# Microsoft Office Application Help - Excel Help forum > For Other Platforms(Mac, Google Docs, Mobile OS etc) >  >  This workbook includes content that is not supported by EXCEL MAC 2011. - Header/Footer

## houseflipsheet

Good Evening Everyone,

I have a spreadsheet that I have created for some clients that use Excel for Mac 2011, but they keep getting this error when they open the file.  

_"This workbook includes content that is not supported by Excel for Mac 2011.
- Header/Footer even, odd and first page options" it then goes on to say I can open in read-only make changes but unsupported items will not be saved._

I have cleared all of the headers/footers from the file, but they continue to get this error message.  Any thoughts on why this is happening and how I can fix it?

Thank you for your time!

Dave

----------


## LJMetzger

Hi Dave,

I know nothing about Excel for Mac, but I have had similar problems with Excel  formats since I only have Excel 2003.
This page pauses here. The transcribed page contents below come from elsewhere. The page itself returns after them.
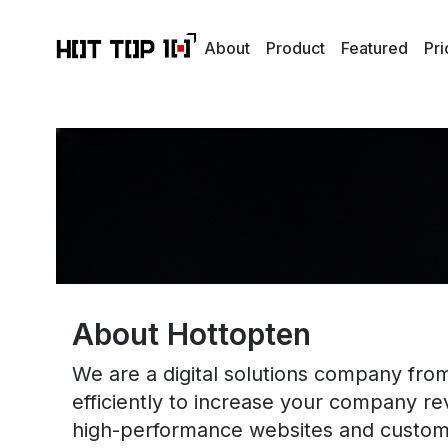
About
Product
Featured
Pri
About Hottopten
We are a digital solutions company from
efficiently to increase your company r
high-performance websites and custom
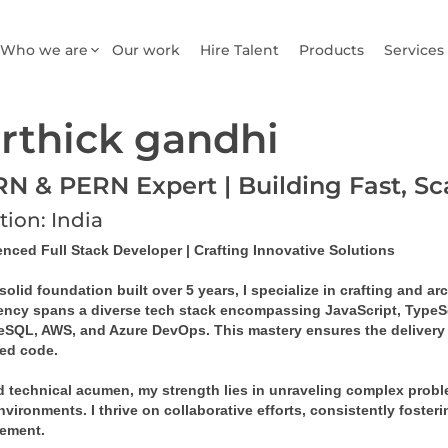
Who we are
Our work
Hire Talent
Products
Services
rthick gandhi
N & PERN Expert | Building Fast, S
tion: India
enced Full Stack Developer | Crafting Innovative Solutions
solid foundation built over 5 years, I specialize in crafting and a
iency spans a diverse tech stack encompassing JavaScript, TypeSc
eSQL, AWS, and Azure DevOps. This mastery ensures the delivery of
ed code.
 technical acumen, my strength lies in unraveling complex problem
vironments. I thrive on collaborative efforts, consistently foster
ement.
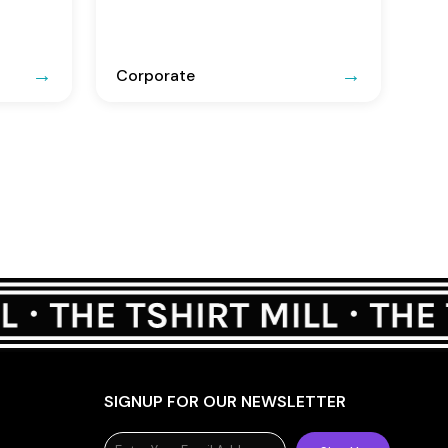
Corporate
SIGNUP FOR OUR NEWSLETTER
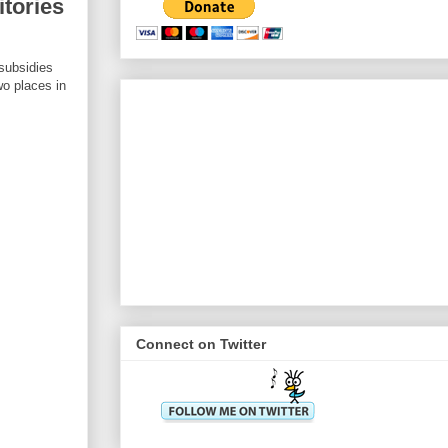
itories
 subsidies
wo places in
Connect on Twitter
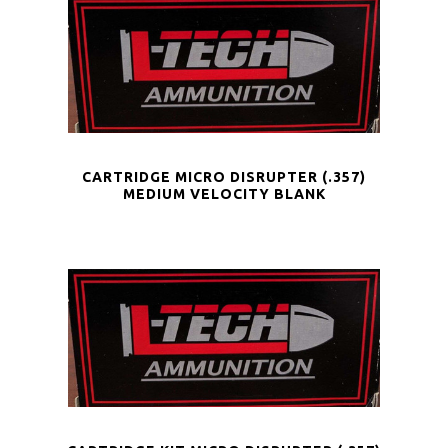
CARTRIDGE MICRO DISRUPTER (.357)
MEDIUM VELOCITY BLANK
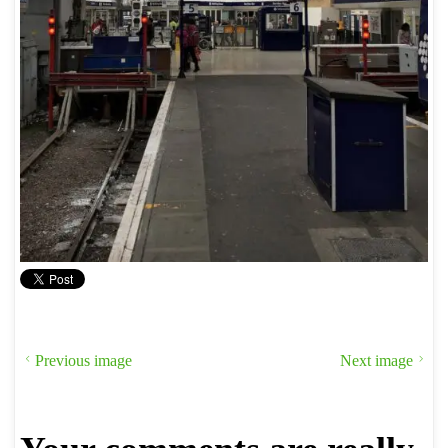
Previous image
Next image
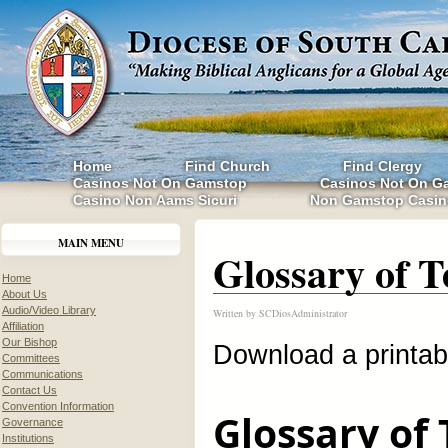
Home
Find Church
Find Clergy
Casinos Not On Gamstop
Casinos Not On G
Casino Non Aams Sicuri
Non Gamstop Casin
MAIN MENU
Glossary of 
Home
About Us
Audio/Video Library
Written by
SCDiosAdministrator
Affiliation
Our Bishop
Download a printa
Committees
Communications
Contact Us
Convention Information
Glossary of
Governance
Institutions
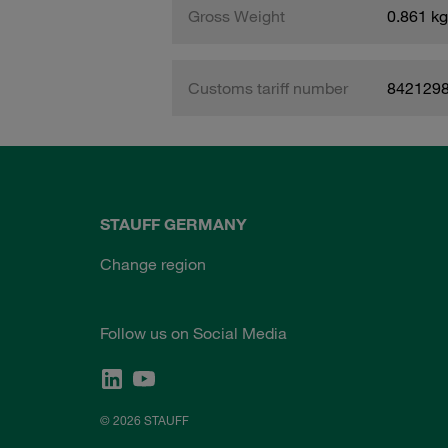
Gross Weight
0.861 kg
Customs tariff number
842129
STAUFF GERMANY
Change region
Follow us on Social Media
© 2026 STAUFF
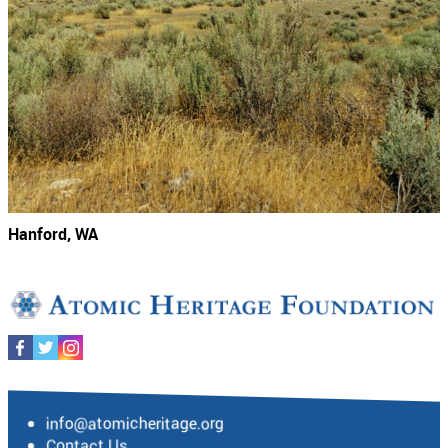
Hanford, WA
info@atomicheritage.org
Contact Us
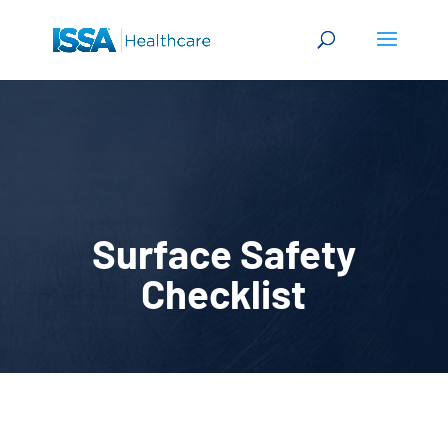
Surface Safety
Checklist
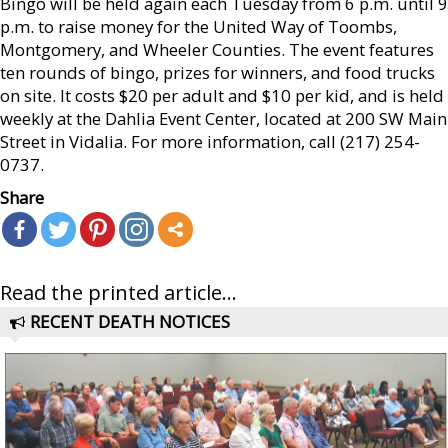
Bingo will be held again each Tuesday from 6 p.m. until 9
p.m. to raise money for the United Way of Toombs,
Montgomery, and Wheeler Counties. The event features
ten rounds of bingo, prizes for winners, and food trucks
on site. It costs $20 per adult and $10 per kid, and is held
weekly at the Dahlia Event Center, located at 200 SW Main
Street in Vidalia. For more information, call (217) 254-
0737.
Share
Read the printed article...
RECENT DEATH NOTICES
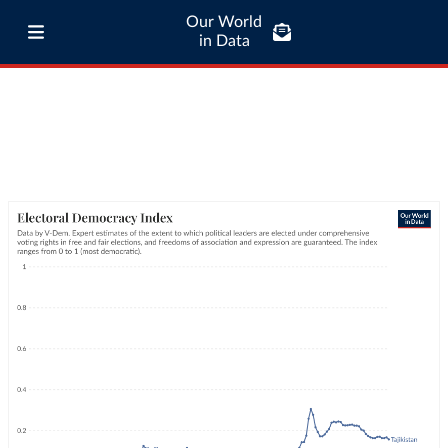
Our World
in Data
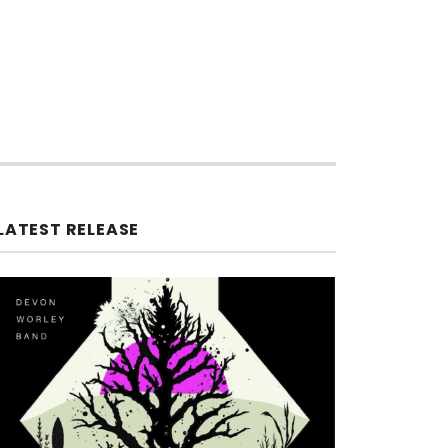
LATEST RELEASE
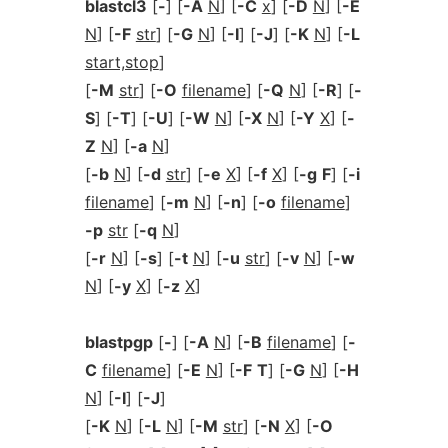
blastcl3
[
-
] [
-A
N
] [
-C
x
] [
-D
N
] [
-E
N
] [
-F
str
] [
-G
N
] [
-I
] [
-J
] [
-K
N
] [
-L
start,stop
]
[
-M
str
] [
-O
filename
] [
-Q
N
] [
-R
] [
-
S
] [
-T
] [
-U
] [
-W
N
] [
-X
N
] [
-Y
X
] [
-
Z
N
] [
-a
N
]
[
-b
N
] [
-d
str
] [
-e
X
] [
-f
X
] [
-g
F
] [
-i
filename
] [
-m
N
] [
-n
] [
-o
filename
]
-p
str
[
-q
N
]
[
-r
N
] [
-s
] [
-t
N
] [
-u
str
] [
-v
N
] [
-w
N
] [
-y
X
] [
-z
X
]
blastpgp
[
-
] [
-A
N
] [
-B
filename
] [
-
C
filename
] [
-E
N
] [
-F
T
] [
-G
N
] [
-H
N
] [
-I
] [
-J
]
[
-K
N
] [
-L
N
] [
-M
str
] [
-N
X
] [
-O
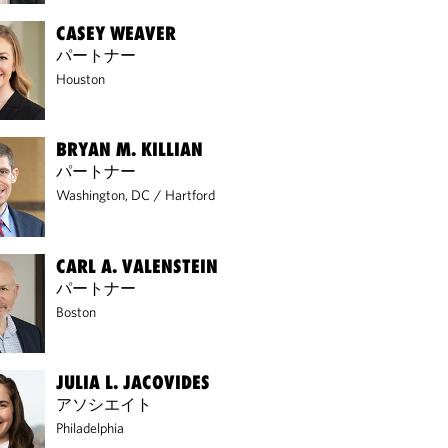
CASEY WEAVER
パートナー
Houston
BRYAN M. KILLIAN
パートナー
Washington, DC
/
Hartford
CARL A. VALENSTEIN
パートナー
Boston
JULIA L. JACOVIDES
アソシエイト
Philadelphia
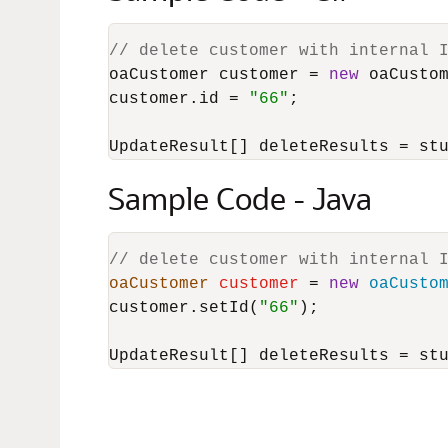
// delete customer with internal 
oaCustomer customer = 
new
 oaCustom
customer.id = 
"66"
;

UpdateResult[] deleteResults = st
Sample Code - Java
// delete customer with internal 
oaCustomer
customer
=
new
oaCusto
customer.setId(
"66"
);

UpdateResult[] deleteResults = st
My suggestion is to save the workbook as .xls format if possible.  Then open the .xls file and save it in your normal format.  This will only work if the Excel features you are using are 100% supported by Excel 2003.  If you use post Excel 2003 features, try this then add in the new features after converting to Mac 2011 file format.

Good luck.

Lewis

----------


## Izandol

I think you must check the Page Setup for each worksheet and be sure that these options are not checked for any sheet:
Different odd and even pages
Different first page

Even if there is not a footer or header I think these will cause your problem.

----------